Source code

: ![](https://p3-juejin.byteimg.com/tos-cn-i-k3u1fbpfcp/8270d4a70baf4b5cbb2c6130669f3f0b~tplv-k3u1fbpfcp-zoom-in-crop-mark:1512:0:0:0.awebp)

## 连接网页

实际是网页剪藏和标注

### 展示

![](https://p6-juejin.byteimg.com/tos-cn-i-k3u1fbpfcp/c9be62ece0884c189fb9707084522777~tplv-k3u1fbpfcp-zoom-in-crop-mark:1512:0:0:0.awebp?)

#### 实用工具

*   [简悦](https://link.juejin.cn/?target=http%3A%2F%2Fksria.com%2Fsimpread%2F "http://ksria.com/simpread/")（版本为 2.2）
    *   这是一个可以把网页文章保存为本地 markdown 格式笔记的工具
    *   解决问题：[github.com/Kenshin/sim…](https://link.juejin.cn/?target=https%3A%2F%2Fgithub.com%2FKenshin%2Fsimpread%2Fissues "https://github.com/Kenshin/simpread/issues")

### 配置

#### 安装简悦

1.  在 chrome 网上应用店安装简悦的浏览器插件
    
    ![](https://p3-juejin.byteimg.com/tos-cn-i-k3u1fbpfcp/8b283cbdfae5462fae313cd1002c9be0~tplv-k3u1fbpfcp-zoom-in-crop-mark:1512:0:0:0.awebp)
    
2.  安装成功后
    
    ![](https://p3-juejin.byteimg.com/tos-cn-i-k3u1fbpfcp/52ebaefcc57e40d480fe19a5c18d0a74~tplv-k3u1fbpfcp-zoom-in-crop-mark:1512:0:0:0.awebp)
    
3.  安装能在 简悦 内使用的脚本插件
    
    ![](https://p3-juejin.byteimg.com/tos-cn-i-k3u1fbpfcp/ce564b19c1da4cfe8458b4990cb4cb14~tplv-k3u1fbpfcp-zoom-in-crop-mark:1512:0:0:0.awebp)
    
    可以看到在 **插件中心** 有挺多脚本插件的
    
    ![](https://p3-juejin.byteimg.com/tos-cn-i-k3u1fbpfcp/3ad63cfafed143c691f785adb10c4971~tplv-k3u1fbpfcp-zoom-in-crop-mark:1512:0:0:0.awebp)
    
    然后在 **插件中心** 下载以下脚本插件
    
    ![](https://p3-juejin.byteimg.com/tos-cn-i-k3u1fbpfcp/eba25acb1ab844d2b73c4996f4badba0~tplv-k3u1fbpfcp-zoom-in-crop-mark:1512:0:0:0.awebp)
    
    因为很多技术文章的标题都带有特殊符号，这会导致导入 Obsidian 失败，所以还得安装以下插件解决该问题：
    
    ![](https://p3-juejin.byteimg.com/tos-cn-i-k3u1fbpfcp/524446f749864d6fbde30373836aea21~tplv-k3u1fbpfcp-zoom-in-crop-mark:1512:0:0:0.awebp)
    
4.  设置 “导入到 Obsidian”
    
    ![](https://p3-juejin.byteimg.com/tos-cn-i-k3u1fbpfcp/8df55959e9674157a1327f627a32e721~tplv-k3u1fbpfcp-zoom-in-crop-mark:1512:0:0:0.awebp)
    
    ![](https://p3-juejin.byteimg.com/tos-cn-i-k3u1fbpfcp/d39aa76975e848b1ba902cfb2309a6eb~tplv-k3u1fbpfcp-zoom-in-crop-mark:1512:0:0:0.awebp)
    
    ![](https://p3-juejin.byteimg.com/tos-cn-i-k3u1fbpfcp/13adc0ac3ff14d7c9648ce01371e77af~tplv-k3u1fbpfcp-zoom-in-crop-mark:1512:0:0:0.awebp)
========
▶ **Required work**
Reproduce every one of the lines above character for character, changing nothing.

▶ **Exercise output**
Source code

: ![](https://p3-juejin.byteimg.com/tos-cn-i-k3u1fbpfcp/8270d4a70baf4b5cbb2c6130669f3f0b~tplv-k3u1fbpfcp-zoom-in-crop-mark:1512:0:0:0.awebp)

## 连接网页

实际是网页剪藏和标注

### 展示

![](https://p6-juejin.byteimg.com/tos-cn-i-k3u1fbpfcp/c9be62ece0884c189fb9707084522777~tplv-k3u1fbpfcp-zoom-in-crop-mark:1512:0:0:0.awebp?)

#### 实用工具

*   [简悦](https://link.juejin.cn/?target=http%3A%2F%2Fksria.com%2Fsimpread%2F "http://ksria.com/simpread/")（版本为 2.2）
    *   这是一个可以把网页文章保存为本地 markdown 格式笔记的工具
    *   解决问题：[github.com/Kenshin/sim…](https://link.juejin.cn/?target=https%3A%2F%2Fgithub.com%2FKenshin%2Fsimpread%2Fissues "https://github.com/Kenshin/simpread/issues")

### 配置

#### 安装简悦

1.  在 chrome 网上应用店安装简悦的浏览器插件
    
    ![](https://p3-juejin.byteimg.com/tos-cn-i-k3u1fbpfcp/8b283cbdfae5462fae313cd1002c9be0~tplv-k3u1fbpfcp-zoom-in-crop-mark:1512:0:0:0.awebp)
    
2.  安装成功后
    
    ![](https://p3-juejin.byteimg.com/tos-cn-i-k3u1fbpfcp/52ebaefcc57e40d480fe19a5c18d0a74~tplv-k3u1fbpfcp-zoom-in-crop-mark:1512:0:0:0.awebp)
    
3.  安装能在 简悦 内使用的脚本插件
    
    ![](https://p3-juejin.byteimg.com/tos-cn-i-k3u1fbpfcp/ce564b19c1da4cfe8458b4990cb4cb14~tplv-k3u1fbpfcp-zoom-in-crop-mark:1512:0:0:0.awebp)
    
    可以看到在 **插件中心** 有挺多脚本插件的
    
    ![](https://p3-juejin.byteimg.com/tos-cn-i-k3u1fbpfcp/3ad63cfafed143c691f785adb10c4971~tplv-k3u1fbpfcp-zoom-in-crop-mark:1512:0:0:0.awebp)
    
    然后在 **插件中心** 下载以下脚本插件
    
    ![](https://p3-juejin.byteimg.com/tos-cn-i-k3u1fbpfcp/eba25acb1ab844d2b73c4996f4badba0~tplv-k3u1fbpfcp-zoom-in-crop-mark:1512:0:0:0.awebp)
    
    因为很多技术文章的标题都带有特殊符号，这会导致导入 Obsidian 失败，所以还得安装以下插件解决该问题：
    
    ![](https://p3-juejin.byteimg.com/tos-cn-i-k3u1fbpfcp/524446f749864d6fbde30373836aea21~tplv-k3u1fbpfcp-zoom-in-crop-mark:1512:0:0:0.awebp)
    
4.  设置 “导入到 Obsidian”
    
    ![](https://p3-juejin.byteimg.com/tos-cn-i-k3u1fbpfcp/8df55959e9674157a1327f627a32e721~tplv-k3u1fbpfcp-zoom-in-crop-mark:1512:0:0:0.awebp)
    
    ![](https://p3-juejin.byteimg.com/tos-cn-i-k3u1fbpfcp/d39aa76975e848b1ba902cfb2309a6eb~tplv-k3u1fbpfcp-zoom-in-crop-mark:1512:0:0:0.awebp)
    
    ![](https://p3-juejin.byteimg.com/tos-cn-i-k3u1fbpfcp/13adc0ac3ff14d7c9648ce01371e77af~tplv-k3u1fbpfcp-zoom-in-crop-mark:1512:0:0:0.awebp)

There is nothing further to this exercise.